Case ID: la_145/html/1021-01.html
Source: Caselaw Access Project
Author: {"author": "\n      PROVOSTY, J.", "license": "Public Domain", "url": "https://static.case.law/"}
Date Created: 2024-08-24T03:29:51.129683

(83 South. 228)
    No. 21786.
    MECHANICS & METALS NAT. BANK OF NEW YORK v. WARNER.
    (Nov. 3, 1919.)
    
      (Syllabus by Editorial Staff.)
    
    1. Bills and notes <&wkey;164 — Negotiability; PROVISION AS TO APPLICATION OF BANK BALANCE TO NOTE.
    Note, giving bank payee upon default of payment “the right immediately to apply any sum or balance to my credit, to the payment of said note, interests and costs,” held negotiable.
    2. Bills and notes <&wkey;155 — Negotiability of note maturing upon failure to respond TO CALL FOR ADDITIONAL SECURITIES.
    Note secured by pledge of specified securities, “with the right to call for additional security should the same decline, and on failure to respond, this obligation shall be deemed to be due and payable on demand,” held negotiable, as against objection that time of payment was contingent and therefore uncertain.
    Appeal from Twenty-Sixth Judicial District Court, Parish of Washington; Joseph B. Lancaster, Judge.
    Action by the Mechanics & Metals National Bank of New York against W. W. Warner.
    Judgment for defendant, and plaintiff appeals. Judgment set aside, and judgment rendered for plaintiff.
    Denegre, Leovy & Chaffe, of New Orleans, for appellant.
    Ott & Johnson, of Franklinton, for appellee.
   PROVOSTY, J.

The note sued on was, acquired by plaintiff before maturity, and the only question is as to whether it is a negotiable note, so that the equities as between the maker and the payee may not be pleaded. It reads as follows:

“$14,871.60. Bogalusa, La., Dec. 16, 1912.
“One year after date, I, we, the signers,'indorsers, sureties, or either of us, in solido, promise to pay to the order of the Commercial Bank, Bogalusa, Louisiana, fourteen thousand eight hundred seventy-one and 60/100 dollars with interest at the rate of 8 per cent, per annum from maturity until paid, for value received.
“This note is secured by pledge of the securities on the reverse hereof, with the right to call for additional security should the same decline, and on failure to respond, this obligation shall be deemed to be due and payable on demand. 'With full power and authority to sell and assign, and deliver the whole of said property or any part thereof, or any substitute therefor, or any additions thereto, at any broker’s board, or at public or private sale, at the option of said bank, on the nonperformance of this promise, and without further notice, applying the net proceeds, first to the payment of this note, interest and costs of the sale and the balance at the option of the bank to any other liability to the bank now existing, or which may hereafter accrue, and accounting to me for the surplus, if any, and I hereby agree to pay the attorney’s fees of ten per cent, on the amount sued for, or recovered without suit by sale or collection of the securities, in case of suit or legal service in or out of court. It Is further agreed that the pledgee shall have' the right to buy in the said securities, at the said public or private sale. It is fm-ther agreed that independently of the right to sell the said securities, the bank at the maturity of this note, and on my default to pay same, shall have the right immediately to apply any sum or balance to my credit, to the payment of said note, interest and costs. The makers and indorsers of this note each waive demand, protest and notice of protest and notice of dishonor.
“Payable at the Commercial Bank, Bogalusa, La. W. W. Warner.
“Due 12/16/13.”

Indorsements:

“Secured by 102 shares capital, Bank of Angie, La.
“The Commercial Bank, by L. L. Richardson, Jr., Cashier.
“Plff’s. Ex. 1. Piled in evidence July 7, 1915. M. A. Thipen, Clerk.”

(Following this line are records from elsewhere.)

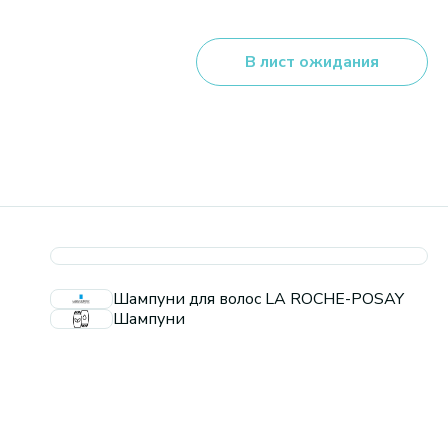
В лист ожидания
Шампуни для волос LA ROCHE-POSAY
Шампуни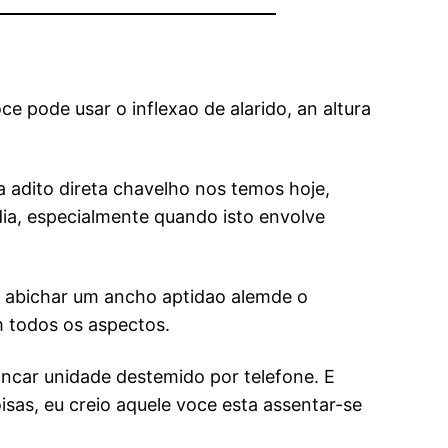
pode usar o inflexao de alarido, an altura
a adito direta chavelho nos temos hoje,
dia, especialmente quando isto envolve
de abichar um ancho aptidao alemde o
m todos os aspectos.
ncar unidade destemido por telefone. E
isas, eu creio aquele voce esta assentar-se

W'e have italicized the clauses which it is claimed render the note nonnegotiable.

As to the second of said clauses the contrary was expressly held in Bonart v. Rabito, 141 La. 970, 76 South. 166.

The other, or first, of said italicized clauses is said to make the time of payment contingent, and therefore uncertain. The possible depreciation of pledged securities is no more contingent than the future bankruptcy of the maker, and yet the latter contingency was held in the same Rabito Case not to have impaired the negotiability of the note; the court saying:

“What it meant by the provision in section 4 of the negotiable instrument law [Act No. 64 of 1904] that an instrument payable upon a contingency is not negotiable and the happening of the event does not cure the defect is that an instrument that stipulates no fixed or determinable future time at which it must be paid in any event, but is payable upon a contingency that may never happen, is not an unconditional promise to pay. What is meant by the provision that to be a negotiable instrument a promissory note must be payable at a fixed or determinable future time is that some date must be either fixed or determinable at which the holder of the note may insist upon payment, unless then it shall have been already paid.”

From 3 R. C. L. 906, we quote:

“If a specific day of payment is inserted, the note is then payable at all events, and its negotiability is not affected by the fact that an uncertain and different time of payment is also inserted.”

And again, page 908:

“Acceleration of Maturity Generally. Though an instrument to be negotiable must be payable at some fixed period of time, or on some event which must inevitably happen, yet where a note contains an absolute promise to pay at a time specified, its quality as a negotiable instrument is not destroyed by. the fact that it also embodies a conditional promise to pay at an earlier time as, for instance, where a note payable on a certain day contains a provision that it shall be payable on an earlier day, if certain property is sold, or at the death of the maker if he should die before the date of maturity, or on the completion of a certain building, if that should happen before the day named in the note for payment. The conditional promise to pay the money before the time specified does not abrogate or interfere with the absolute promise to pay at the expiration of the time. The conditional promise not being performed, the absolute promise to pay at the expiration of the time remains in full force.”

See, also, authorities cited, Hibernia Bank & Trust Co. v. Dresser, 132 La. 532, 61 South. 573, and in Independent District v. Hall, 113 U. S. 135, 5 Sup. Ct. 371, 28 L. Ed. 954.

The judgment appealed from is therefore set aside, and it is ordered, adjudged, and decreed that there be judgment in favor of the plaintiff, the Mechanics & Metals National Bank, against the defendant, W. W. Warner, in the sum of $14,871.60 with 8 per cent, per annum interest thereon from December 16, 1913, together with 10 per cent, on said amount in capital and interest, and recognizing the lien and privilege of the said bank for the security of the payment of this judgment upon the 102 shares of the capital stock of the Bank of Angie, Angie, La., pledged to secure the payment of note sued on; and condemning defendant to pay the costs of this suit.